Read the listing below and tally the lines that contain "Cabinets"; the reply is that tally only.

((

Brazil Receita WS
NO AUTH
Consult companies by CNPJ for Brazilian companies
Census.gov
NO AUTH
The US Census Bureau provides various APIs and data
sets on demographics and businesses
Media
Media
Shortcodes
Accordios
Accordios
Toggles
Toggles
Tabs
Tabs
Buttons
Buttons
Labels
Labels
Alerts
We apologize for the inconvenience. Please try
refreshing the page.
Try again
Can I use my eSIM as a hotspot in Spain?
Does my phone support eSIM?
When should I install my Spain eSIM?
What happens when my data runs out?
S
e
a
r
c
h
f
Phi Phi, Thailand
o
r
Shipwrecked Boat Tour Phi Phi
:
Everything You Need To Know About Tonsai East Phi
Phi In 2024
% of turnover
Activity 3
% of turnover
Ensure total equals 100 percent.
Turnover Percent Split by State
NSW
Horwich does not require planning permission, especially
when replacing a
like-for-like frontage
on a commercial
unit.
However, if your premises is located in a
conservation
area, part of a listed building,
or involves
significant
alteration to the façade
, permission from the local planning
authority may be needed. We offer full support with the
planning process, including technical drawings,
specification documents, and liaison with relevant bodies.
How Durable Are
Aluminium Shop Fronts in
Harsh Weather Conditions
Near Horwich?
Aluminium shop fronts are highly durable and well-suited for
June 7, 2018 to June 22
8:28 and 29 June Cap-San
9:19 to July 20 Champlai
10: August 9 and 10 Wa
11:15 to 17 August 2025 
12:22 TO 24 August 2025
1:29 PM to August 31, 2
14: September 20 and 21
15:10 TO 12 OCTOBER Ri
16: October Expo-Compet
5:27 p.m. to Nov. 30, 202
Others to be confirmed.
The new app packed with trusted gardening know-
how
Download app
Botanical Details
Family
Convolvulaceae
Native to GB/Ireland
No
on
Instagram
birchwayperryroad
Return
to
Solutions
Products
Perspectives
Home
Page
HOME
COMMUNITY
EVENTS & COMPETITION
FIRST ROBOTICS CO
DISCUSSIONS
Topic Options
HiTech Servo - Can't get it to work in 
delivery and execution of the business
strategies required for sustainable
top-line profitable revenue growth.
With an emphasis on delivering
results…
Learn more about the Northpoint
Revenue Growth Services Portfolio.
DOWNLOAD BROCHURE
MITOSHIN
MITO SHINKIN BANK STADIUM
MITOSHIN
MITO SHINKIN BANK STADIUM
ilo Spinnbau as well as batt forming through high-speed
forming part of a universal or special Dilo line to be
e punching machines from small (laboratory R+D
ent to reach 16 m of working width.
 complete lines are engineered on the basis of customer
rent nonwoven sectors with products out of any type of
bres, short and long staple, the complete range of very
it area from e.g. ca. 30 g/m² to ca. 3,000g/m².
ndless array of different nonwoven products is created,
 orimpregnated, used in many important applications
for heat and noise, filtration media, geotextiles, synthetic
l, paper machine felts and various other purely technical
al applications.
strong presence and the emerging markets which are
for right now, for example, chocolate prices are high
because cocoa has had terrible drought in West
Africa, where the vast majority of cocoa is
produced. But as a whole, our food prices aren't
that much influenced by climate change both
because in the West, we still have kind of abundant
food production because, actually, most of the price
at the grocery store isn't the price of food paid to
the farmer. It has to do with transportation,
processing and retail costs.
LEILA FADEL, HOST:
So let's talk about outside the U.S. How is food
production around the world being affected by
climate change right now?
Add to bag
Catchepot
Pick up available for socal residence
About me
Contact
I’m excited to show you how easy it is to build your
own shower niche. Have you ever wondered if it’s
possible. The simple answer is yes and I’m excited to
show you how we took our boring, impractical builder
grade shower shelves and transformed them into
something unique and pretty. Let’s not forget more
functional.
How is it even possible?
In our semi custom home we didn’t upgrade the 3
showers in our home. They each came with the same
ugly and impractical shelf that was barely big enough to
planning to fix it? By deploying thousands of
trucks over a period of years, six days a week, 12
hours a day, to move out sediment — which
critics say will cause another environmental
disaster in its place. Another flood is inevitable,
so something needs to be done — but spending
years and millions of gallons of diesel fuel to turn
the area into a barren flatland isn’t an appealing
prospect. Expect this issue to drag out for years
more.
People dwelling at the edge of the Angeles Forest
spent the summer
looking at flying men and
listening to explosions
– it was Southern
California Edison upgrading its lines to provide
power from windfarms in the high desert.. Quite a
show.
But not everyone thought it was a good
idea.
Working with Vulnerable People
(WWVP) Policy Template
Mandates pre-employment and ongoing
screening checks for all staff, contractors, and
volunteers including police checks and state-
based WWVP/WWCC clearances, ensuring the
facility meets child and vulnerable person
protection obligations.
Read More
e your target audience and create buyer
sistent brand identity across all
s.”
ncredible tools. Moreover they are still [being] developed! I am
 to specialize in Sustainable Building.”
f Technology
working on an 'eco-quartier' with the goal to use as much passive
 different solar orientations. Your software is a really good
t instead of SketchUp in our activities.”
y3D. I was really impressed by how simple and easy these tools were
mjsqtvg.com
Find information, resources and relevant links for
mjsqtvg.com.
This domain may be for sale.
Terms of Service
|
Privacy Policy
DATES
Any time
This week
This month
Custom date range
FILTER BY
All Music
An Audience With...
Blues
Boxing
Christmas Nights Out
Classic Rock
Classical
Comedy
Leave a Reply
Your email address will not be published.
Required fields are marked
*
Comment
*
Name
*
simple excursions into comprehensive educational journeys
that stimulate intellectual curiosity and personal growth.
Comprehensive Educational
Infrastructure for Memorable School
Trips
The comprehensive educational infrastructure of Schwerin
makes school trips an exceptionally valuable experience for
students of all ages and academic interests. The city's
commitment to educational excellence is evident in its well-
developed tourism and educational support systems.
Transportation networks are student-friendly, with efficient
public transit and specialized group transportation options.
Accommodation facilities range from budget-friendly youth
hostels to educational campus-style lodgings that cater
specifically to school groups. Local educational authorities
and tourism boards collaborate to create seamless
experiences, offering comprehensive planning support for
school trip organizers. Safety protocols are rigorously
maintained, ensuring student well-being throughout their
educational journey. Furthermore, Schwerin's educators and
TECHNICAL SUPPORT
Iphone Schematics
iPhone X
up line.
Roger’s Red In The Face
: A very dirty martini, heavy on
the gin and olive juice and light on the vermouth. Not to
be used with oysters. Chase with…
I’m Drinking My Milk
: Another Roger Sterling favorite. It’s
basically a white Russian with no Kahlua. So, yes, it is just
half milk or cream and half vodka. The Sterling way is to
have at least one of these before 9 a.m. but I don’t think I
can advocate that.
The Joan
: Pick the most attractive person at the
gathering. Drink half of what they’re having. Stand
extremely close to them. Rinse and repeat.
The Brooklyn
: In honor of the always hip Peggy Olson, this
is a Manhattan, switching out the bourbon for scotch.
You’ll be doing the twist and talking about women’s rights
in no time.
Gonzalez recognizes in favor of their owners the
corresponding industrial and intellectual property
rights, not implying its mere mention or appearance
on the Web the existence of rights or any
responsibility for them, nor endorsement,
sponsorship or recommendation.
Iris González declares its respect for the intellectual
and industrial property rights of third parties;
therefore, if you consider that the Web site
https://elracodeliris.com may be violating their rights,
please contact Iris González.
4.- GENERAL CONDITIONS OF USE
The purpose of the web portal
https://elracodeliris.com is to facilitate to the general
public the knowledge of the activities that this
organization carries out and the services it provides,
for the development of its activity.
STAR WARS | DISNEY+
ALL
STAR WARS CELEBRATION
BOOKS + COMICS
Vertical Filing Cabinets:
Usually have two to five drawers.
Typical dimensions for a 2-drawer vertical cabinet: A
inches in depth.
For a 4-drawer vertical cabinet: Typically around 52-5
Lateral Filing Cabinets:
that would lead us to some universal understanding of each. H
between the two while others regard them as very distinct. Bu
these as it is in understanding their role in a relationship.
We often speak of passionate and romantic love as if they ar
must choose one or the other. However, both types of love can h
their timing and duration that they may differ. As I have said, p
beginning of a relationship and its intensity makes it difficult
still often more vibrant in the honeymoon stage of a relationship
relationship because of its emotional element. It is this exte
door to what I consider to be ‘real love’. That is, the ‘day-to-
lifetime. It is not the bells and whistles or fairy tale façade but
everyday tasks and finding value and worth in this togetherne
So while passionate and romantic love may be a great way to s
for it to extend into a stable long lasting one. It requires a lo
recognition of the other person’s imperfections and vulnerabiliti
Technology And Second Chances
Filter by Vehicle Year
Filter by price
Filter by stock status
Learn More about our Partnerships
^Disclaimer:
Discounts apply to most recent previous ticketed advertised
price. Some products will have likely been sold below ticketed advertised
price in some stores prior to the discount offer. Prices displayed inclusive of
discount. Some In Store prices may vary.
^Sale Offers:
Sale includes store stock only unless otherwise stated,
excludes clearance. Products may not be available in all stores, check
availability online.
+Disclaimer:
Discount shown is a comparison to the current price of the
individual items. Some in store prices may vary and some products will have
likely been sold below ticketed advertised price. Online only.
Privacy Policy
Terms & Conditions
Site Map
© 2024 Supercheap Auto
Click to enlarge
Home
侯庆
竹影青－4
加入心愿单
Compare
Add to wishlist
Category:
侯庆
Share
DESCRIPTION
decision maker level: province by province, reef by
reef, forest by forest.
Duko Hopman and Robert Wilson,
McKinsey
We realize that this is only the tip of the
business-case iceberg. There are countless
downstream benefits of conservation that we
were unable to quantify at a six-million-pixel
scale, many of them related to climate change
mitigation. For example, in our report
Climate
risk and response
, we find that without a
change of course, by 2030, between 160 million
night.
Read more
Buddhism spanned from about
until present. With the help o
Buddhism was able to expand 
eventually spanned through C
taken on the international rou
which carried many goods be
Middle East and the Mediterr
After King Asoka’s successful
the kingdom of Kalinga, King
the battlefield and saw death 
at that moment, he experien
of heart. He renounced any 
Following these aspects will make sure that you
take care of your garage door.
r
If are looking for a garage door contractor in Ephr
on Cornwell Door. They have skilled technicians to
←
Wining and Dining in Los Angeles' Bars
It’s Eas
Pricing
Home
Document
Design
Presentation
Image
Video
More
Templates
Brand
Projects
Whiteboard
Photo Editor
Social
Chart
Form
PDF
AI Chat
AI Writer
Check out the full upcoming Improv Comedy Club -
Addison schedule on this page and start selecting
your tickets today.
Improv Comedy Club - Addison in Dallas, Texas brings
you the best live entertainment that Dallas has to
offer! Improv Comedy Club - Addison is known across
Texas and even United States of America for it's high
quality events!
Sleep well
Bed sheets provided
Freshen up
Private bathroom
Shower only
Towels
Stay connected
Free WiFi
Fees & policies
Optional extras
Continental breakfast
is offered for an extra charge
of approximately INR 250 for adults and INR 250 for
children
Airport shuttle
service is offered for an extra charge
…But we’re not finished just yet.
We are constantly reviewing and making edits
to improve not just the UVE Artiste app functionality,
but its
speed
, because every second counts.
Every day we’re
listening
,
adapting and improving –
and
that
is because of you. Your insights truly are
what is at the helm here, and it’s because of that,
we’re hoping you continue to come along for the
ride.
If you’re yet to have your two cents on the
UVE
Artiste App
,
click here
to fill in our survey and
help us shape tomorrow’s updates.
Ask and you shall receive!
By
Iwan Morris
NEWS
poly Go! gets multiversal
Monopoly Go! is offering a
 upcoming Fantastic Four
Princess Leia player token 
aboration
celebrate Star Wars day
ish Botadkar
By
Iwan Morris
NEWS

))

▸ RESPONSE TO THIS TASK
2